====== DATA PROVIDED ======
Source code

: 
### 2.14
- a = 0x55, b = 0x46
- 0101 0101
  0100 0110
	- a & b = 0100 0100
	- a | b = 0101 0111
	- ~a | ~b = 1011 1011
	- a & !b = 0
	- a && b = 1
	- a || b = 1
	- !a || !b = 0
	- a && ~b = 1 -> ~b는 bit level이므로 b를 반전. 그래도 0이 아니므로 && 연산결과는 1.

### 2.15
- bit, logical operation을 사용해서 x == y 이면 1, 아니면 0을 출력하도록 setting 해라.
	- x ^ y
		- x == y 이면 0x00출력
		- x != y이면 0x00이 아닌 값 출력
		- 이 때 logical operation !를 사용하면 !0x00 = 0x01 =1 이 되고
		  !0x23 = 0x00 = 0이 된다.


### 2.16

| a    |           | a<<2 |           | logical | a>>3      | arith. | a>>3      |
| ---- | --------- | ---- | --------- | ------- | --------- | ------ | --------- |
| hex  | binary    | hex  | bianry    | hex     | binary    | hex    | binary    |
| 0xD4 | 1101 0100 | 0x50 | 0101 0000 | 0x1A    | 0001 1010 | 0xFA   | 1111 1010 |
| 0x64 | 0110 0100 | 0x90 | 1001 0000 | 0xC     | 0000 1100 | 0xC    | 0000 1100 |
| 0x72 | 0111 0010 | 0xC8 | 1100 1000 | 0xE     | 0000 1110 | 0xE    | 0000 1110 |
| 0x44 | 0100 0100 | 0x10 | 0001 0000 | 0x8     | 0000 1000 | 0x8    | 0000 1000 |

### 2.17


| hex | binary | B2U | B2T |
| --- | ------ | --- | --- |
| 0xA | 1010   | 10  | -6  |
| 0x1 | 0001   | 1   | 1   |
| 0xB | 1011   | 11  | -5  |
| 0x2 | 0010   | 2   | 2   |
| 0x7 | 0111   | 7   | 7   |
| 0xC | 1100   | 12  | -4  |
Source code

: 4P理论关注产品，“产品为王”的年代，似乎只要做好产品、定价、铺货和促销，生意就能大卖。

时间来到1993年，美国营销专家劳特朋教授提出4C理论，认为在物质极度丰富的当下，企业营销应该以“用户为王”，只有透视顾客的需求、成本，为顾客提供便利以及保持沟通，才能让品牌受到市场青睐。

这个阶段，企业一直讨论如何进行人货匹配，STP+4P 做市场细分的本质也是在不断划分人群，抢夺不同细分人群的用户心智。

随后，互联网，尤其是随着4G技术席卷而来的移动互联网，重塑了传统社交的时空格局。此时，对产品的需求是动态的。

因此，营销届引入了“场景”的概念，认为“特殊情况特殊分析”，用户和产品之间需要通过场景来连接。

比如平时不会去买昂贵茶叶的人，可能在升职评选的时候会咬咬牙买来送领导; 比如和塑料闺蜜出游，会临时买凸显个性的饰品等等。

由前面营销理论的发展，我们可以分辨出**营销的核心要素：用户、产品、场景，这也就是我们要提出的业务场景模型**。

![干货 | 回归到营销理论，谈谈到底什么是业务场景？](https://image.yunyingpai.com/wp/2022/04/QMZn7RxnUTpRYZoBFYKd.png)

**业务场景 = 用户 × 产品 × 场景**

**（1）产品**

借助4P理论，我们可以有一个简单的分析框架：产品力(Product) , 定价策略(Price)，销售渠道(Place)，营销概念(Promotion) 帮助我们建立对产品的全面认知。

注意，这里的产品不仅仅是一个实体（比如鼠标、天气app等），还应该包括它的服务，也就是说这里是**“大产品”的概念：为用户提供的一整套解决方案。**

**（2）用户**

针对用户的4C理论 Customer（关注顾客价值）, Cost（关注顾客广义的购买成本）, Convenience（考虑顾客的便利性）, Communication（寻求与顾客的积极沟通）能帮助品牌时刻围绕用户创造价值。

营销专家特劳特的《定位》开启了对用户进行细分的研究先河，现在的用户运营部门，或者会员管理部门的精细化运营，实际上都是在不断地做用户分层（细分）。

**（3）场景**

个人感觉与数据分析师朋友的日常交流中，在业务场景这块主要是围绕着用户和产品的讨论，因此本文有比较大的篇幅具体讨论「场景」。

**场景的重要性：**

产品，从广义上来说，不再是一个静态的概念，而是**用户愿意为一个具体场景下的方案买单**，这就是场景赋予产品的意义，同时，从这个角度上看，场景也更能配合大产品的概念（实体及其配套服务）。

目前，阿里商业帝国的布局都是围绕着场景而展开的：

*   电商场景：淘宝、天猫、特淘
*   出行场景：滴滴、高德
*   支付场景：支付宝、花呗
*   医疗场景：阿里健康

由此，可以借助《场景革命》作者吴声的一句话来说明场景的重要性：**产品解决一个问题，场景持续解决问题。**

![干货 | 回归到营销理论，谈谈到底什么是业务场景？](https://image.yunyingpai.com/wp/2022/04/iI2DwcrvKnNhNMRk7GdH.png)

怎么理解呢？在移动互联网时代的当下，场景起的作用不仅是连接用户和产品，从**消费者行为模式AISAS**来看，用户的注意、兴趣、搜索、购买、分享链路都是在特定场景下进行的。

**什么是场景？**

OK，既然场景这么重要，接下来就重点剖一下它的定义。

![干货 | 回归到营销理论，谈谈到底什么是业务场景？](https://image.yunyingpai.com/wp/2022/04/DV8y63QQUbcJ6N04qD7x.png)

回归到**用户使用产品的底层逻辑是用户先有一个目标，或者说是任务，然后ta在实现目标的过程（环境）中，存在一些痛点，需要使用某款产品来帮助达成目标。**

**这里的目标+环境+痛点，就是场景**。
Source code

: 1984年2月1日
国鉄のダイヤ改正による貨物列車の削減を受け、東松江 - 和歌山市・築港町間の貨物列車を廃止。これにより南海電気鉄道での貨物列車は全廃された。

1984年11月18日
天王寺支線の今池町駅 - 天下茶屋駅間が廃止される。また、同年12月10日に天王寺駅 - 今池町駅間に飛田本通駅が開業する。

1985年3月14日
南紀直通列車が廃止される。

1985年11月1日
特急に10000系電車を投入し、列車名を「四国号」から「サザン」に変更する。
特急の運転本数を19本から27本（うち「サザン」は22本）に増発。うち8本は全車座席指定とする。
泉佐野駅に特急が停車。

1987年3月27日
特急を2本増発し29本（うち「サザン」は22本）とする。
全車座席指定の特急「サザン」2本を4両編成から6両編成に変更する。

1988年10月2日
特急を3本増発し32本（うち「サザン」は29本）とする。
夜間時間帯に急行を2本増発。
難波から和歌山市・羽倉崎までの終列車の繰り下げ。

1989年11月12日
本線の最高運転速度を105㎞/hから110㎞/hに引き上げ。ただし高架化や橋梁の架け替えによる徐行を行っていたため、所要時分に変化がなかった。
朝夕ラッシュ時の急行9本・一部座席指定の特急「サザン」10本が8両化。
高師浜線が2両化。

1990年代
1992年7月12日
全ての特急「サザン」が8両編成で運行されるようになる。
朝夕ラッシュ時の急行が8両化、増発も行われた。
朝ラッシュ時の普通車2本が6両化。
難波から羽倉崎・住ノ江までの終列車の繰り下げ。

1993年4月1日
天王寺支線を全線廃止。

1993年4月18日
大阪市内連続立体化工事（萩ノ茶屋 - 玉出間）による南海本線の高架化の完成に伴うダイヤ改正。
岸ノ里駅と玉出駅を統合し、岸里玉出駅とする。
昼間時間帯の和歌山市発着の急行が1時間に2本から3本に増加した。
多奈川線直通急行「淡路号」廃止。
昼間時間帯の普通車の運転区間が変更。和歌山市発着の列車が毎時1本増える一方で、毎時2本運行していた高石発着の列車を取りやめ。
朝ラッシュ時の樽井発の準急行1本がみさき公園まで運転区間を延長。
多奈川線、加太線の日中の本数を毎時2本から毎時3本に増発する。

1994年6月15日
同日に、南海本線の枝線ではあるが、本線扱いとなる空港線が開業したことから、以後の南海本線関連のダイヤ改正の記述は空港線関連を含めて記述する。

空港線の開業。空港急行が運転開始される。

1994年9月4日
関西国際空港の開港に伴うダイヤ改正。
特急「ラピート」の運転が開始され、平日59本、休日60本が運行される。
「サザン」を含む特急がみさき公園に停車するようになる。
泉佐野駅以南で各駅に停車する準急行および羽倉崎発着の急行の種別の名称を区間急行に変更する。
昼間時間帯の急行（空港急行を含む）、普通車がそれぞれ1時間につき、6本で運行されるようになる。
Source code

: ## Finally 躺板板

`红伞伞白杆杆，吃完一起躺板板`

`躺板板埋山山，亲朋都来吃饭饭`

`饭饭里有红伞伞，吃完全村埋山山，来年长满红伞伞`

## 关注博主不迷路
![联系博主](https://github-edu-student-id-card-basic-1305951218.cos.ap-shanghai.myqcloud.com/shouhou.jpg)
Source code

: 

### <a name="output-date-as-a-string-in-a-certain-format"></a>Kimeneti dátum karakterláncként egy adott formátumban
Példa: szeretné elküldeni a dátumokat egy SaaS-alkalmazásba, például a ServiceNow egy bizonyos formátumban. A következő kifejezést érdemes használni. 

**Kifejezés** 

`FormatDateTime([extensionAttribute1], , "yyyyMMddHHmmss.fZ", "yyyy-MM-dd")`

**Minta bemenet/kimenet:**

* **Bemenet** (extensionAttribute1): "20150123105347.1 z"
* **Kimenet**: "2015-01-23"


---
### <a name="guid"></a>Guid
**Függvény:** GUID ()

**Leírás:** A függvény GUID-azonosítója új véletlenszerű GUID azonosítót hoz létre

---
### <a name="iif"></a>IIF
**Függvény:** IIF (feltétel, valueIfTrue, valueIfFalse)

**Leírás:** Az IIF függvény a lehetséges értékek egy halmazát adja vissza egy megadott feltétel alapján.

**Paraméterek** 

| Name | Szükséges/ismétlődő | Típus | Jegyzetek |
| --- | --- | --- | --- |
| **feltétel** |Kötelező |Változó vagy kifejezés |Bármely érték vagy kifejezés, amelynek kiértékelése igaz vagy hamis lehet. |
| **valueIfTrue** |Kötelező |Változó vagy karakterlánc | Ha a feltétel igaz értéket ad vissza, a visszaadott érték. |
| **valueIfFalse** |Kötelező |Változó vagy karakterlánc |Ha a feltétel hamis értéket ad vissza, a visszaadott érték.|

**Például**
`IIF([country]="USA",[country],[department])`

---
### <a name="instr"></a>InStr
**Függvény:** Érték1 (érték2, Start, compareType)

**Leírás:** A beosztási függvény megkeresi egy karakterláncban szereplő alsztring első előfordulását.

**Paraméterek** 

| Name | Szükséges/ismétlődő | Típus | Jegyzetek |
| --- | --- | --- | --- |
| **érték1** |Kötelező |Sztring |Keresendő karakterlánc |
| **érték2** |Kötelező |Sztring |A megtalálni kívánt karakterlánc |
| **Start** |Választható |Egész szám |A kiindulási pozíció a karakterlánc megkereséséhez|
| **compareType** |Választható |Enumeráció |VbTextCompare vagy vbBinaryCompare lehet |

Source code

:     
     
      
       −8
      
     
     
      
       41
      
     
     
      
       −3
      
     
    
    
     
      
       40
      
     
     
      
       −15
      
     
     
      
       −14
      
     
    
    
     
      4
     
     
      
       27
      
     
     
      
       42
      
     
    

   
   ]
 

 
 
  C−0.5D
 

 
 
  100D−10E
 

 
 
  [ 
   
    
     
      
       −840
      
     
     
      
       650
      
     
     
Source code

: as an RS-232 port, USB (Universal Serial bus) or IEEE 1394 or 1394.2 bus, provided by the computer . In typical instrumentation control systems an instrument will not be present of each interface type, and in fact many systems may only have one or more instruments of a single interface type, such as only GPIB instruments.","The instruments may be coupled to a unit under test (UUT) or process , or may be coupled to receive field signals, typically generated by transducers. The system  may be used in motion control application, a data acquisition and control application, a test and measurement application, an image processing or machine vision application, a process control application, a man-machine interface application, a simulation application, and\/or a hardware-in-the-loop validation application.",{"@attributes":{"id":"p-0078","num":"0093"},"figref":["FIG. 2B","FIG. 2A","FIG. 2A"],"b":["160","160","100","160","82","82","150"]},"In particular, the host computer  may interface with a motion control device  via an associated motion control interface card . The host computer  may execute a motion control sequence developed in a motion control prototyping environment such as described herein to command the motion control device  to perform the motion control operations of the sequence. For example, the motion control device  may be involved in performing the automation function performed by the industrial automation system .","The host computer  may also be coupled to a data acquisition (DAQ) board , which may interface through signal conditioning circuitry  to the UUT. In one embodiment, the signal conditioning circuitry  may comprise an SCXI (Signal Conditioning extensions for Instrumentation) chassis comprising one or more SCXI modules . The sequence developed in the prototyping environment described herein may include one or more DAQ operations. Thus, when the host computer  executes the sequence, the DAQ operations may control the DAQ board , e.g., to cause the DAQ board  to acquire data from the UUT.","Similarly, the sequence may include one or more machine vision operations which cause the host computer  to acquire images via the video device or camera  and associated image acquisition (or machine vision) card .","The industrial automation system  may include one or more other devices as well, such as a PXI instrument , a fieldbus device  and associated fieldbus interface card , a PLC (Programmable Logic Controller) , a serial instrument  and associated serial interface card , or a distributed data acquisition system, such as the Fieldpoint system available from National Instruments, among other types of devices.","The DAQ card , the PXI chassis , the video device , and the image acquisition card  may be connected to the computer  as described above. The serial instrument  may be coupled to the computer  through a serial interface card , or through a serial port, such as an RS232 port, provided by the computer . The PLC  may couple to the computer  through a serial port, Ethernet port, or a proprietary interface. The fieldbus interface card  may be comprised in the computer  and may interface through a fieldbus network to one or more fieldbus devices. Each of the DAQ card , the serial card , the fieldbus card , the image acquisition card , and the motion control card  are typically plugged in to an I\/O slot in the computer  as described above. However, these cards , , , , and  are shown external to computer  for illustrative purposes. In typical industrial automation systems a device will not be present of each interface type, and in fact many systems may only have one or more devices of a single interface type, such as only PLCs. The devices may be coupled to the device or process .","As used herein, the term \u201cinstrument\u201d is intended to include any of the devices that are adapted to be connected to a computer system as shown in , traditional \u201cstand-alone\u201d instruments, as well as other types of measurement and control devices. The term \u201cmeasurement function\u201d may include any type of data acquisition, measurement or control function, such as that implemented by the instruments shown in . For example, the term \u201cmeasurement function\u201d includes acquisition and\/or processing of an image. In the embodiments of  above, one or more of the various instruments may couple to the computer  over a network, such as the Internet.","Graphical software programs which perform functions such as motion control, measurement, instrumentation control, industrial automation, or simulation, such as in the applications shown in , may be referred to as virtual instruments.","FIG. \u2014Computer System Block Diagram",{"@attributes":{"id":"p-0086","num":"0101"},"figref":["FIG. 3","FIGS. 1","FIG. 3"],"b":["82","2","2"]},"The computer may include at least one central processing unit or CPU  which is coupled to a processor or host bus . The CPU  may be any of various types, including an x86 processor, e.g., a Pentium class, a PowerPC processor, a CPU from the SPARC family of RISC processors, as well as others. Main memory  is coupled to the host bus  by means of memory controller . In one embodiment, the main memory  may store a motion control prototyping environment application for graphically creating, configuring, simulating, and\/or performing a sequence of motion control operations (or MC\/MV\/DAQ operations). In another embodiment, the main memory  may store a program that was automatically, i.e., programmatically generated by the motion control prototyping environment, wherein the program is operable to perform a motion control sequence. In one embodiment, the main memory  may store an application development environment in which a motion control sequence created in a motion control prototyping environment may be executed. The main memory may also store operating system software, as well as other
======
### PROBLEM
Pull out every line above that holds the word "vissza".

### TASK RESPONSE
**Leírás:** Az IIF függvény a lehetséges értékek egy halmazát adja vissza egy megadott feltétel alapján.
| **valueIfTrue** |Kötelező |Változó vagy karakterlánc | Ha a feltétel igaz értéket ad vissza, a visszaadott érték. |
| **valueIfFalse** |Kötelező |Változó vagy karakterlánc |Ha a feltétel hamis értéket ad vissza, a visszaadott érték.|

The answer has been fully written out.